3.5.2 Standby, or Hot Sparing
A more basic method of providing redundancy is simply to add an additional component to the
system. This acts as a standby component and is not used until the primary service provider fails. If
the primary service provider is disabled, the standby component becomes active, restoring the
service. Such simple duplication is frequently known as active/passive, or 1+1 redundancy.
Determining which adaptors are paired, and which are active or standby, is known as role
assignment, and is a necessary task for such systems.

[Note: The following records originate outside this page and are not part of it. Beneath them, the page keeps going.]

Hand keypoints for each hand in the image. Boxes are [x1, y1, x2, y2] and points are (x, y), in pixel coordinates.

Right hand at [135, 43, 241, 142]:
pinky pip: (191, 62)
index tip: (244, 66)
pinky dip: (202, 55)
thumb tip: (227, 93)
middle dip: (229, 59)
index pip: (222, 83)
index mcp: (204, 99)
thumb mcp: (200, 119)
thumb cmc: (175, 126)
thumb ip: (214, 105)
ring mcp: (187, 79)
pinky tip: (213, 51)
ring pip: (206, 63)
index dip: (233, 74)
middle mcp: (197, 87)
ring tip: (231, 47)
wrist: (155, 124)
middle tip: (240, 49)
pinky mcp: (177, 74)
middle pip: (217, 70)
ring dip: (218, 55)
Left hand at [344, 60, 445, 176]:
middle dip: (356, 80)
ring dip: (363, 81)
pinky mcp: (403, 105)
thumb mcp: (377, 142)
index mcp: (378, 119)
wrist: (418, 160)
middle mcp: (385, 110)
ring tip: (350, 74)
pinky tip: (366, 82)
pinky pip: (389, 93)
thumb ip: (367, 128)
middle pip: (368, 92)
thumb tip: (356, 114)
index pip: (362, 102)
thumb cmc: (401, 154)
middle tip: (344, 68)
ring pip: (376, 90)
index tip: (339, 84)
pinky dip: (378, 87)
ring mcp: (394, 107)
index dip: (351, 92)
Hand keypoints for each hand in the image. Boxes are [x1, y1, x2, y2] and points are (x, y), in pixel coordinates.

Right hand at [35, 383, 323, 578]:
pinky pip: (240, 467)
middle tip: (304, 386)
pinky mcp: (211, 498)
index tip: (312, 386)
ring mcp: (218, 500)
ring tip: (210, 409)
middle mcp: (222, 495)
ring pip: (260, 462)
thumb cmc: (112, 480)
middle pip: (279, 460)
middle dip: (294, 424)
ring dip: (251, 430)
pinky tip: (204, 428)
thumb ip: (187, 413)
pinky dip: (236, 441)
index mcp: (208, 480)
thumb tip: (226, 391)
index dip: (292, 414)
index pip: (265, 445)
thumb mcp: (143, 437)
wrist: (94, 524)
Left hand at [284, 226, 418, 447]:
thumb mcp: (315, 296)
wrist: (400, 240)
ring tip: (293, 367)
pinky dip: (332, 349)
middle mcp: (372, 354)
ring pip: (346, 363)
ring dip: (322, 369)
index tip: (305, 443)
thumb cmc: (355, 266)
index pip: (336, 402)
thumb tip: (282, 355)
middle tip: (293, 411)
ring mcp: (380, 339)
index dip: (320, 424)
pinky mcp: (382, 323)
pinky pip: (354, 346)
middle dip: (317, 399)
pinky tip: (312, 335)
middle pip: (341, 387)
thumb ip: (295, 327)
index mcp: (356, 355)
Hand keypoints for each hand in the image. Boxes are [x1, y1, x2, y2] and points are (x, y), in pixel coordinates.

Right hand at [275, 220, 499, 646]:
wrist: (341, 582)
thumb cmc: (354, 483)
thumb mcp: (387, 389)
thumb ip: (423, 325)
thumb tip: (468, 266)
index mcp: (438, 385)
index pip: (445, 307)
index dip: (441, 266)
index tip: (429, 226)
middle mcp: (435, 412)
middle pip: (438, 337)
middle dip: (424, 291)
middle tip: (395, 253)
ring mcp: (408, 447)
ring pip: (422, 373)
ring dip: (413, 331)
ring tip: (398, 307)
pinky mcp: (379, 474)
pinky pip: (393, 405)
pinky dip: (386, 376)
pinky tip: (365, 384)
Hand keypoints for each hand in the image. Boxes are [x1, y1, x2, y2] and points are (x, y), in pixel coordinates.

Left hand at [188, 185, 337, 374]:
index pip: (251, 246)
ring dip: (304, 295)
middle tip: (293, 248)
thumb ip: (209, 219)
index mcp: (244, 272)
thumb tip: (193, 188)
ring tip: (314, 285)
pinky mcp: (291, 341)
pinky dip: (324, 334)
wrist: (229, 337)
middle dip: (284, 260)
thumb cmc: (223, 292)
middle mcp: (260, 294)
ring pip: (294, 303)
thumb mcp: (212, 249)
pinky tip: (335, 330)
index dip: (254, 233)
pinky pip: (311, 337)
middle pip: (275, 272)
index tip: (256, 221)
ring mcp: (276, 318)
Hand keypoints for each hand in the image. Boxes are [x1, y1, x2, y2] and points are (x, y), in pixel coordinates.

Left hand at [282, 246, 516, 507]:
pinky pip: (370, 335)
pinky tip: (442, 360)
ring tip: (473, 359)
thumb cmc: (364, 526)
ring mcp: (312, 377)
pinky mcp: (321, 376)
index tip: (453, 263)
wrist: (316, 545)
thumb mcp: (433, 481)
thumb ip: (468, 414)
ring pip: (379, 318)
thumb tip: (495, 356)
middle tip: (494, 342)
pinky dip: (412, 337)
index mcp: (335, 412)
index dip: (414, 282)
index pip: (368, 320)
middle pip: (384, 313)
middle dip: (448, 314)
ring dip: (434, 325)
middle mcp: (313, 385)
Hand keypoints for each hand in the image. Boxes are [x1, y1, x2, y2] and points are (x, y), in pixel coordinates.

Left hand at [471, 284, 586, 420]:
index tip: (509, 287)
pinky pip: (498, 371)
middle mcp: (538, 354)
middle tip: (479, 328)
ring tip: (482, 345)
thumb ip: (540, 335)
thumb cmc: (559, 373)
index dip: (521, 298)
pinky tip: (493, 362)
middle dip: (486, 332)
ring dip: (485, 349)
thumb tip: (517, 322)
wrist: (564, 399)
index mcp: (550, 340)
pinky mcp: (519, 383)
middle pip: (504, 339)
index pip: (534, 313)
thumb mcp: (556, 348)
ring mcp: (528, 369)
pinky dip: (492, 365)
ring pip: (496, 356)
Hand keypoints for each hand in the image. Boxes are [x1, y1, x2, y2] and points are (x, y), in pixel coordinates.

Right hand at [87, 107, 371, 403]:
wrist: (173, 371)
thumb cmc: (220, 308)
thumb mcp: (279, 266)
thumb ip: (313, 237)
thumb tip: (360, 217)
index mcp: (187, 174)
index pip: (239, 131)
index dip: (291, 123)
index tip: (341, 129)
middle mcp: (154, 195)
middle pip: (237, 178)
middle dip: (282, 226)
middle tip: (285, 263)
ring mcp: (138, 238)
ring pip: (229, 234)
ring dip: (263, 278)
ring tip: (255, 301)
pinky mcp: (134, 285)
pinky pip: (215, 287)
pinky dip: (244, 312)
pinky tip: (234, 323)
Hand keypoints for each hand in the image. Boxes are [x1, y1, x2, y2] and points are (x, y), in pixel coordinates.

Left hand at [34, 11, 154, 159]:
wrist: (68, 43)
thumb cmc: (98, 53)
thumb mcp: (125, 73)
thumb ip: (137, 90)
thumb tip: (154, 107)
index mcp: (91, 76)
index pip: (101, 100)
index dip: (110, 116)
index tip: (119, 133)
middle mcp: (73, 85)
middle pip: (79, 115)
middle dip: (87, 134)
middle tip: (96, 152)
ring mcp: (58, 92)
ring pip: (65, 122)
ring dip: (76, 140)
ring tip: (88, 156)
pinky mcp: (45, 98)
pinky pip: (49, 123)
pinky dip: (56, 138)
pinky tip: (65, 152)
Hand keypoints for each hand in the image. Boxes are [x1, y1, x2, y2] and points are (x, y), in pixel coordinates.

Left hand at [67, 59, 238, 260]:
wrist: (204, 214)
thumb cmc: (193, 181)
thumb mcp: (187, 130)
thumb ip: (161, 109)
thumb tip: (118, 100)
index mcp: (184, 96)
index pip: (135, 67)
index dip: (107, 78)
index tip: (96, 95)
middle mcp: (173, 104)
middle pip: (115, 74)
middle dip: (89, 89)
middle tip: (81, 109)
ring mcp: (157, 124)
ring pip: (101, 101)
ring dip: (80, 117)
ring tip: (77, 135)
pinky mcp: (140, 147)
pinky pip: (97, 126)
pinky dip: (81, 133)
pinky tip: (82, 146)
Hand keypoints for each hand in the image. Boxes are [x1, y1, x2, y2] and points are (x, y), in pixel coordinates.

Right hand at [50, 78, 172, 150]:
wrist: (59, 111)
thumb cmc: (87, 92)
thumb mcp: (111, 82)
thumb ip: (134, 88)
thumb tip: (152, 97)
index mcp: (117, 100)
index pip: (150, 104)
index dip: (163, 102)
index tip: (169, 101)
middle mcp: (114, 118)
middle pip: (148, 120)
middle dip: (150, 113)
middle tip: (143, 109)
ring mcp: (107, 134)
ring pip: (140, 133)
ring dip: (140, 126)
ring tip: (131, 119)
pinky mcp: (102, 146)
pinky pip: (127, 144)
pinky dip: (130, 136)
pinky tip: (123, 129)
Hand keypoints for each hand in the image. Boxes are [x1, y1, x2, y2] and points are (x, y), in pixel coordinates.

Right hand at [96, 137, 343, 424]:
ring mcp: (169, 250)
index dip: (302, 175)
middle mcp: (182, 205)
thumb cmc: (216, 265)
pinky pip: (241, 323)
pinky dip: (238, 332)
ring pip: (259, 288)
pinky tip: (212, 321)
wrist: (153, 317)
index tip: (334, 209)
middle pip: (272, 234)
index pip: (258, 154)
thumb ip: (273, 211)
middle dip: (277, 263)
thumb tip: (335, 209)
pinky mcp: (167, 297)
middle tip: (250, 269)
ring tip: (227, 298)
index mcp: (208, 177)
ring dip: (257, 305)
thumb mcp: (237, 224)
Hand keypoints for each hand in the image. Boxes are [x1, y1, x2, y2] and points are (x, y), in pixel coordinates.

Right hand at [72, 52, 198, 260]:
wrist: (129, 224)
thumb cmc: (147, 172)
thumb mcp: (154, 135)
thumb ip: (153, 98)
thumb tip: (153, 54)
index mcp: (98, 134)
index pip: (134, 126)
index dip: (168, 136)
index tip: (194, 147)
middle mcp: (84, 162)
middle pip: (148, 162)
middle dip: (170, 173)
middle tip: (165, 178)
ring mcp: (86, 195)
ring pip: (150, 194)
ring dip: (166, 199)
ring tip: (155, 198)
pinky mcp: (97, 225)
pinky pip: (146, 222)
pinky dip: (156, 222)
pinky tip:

An extension of this is where a service is provided by a number of identical components such as
line adaptors. Here it is possible to over-provision the line adaptors and designate the excess as
standbys. The general case is referred to as N+M redundancy, where N is the number of primary
service providers, and M is the number of stand-bys.
3.5.3 Load Sharing
Rather than having the redundant hardware be idle, it is more cost-effective to allow the back-up
hardware to share in providing service. This is usually more difficult to manage, since a function to
distribute the tasks between the service providers must be provided, and furthermore the service
performance may be seen to degrade when one of the providing components fails. Typically, a
minimum set K of providers is defined which will satisfy the service requirement, and then the load
is further spread over the full set N of providers. This is designated as K:N redundancy
(pronounced K out of N) and has a minimum value of 1:2.
3.5.4 Clustering
The above sections refer to components that provide service, and can be applied no matter what the
size, scope, or nature of the component. There is however, a special case where the service-
providing component in question is itself a complete computer system, containing hardware,
operating system, and communications capabilities. Such a component is known as a node, and a
system constructed using such nodes is known as a cluster.